It is likely that they are going to collaborate with MediaTek for high-end
chips or source from Qualcomm.

------
gregopet
China will make its high tech chips one way or the other, it cannot be a
superpower and stay at American mercy regarding this ultra important
ingredient for military hardware.

America should want to have as much influence in the process as possible,
though of course it wants to minimize its losses through espionage etc as
well.

As an uninformed external observer this seems as a rather short term move from
the US. Plus it should also consider that other actors are watching how this
unfolds: Europe, India and others are becoming more and more vary of their
dependance on US tech, wouldn't want to balance them to the Chinese side..

------
kristopolous
This cartoonish narrative of malevolence really has to stop.

The redscare syle evildoer depiction of the Chinese is outlandish.

It's a racist, 19th century orientalist interpretation of international
commerce and it still somehow dictates policy.

####################

*Prompt*
Reproduce the stretch of the thread on China's chips from "America should want" through "the Chinese side..". The items come from a separate source, not from this thread.

####################

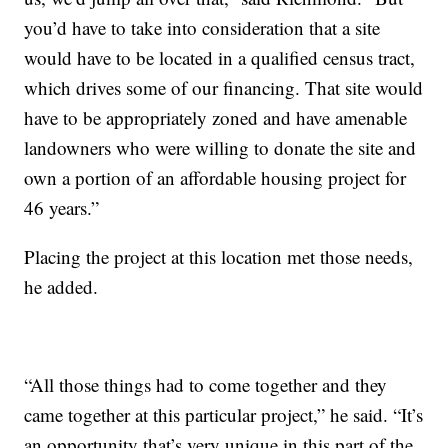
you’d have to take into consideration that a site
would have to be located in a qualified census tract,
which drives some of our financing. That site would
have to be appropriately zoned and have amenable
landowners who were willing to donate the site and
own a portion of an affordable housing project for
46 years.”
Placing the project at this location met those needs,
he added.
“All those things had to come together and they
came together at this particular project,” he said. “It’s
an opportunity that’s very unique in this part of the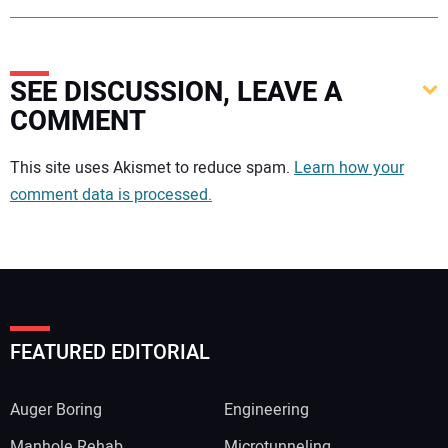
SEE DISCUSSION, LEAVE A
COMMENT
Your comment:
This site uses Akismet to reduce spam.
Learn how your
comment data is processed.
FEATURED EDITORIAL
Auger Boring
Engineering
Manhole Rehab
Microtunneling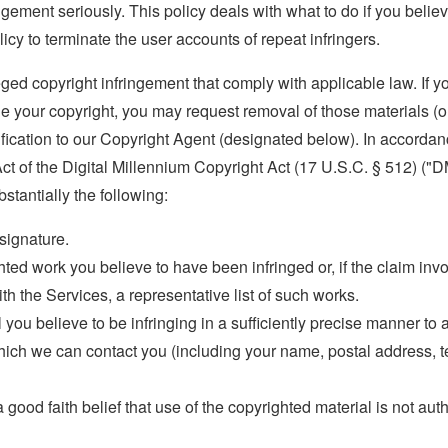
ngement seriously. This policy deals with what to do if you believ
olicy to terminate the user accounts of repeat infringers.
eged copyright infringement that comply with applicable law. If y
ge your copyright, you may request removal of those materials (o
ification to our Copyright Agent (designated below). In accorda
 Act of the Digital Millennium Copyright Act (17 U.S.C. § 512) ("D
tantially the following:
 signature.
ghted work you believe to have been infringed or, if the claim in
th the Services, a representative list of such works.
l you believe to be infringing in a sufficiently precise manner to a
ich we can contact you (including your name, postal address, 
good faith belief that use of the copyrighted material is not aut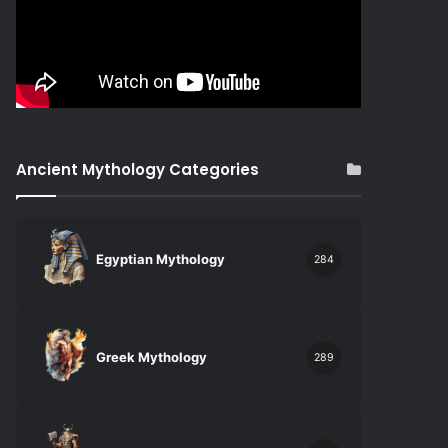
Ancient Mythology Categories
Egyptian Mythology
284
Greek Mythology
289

####################

*Exercise solution*
America should want to have as much influence in the process as possible,
though of course it wants to minimize its losses through espionage etc as
well.

As an uninformed external observer this seems as a rather short term move from
the US. Plus it should also consider that other actors are watching how this
unfolds: Europe, India and others are becoming more and more vary of their
dependance on US tech, wouldn't want to balance them to the Chinese side..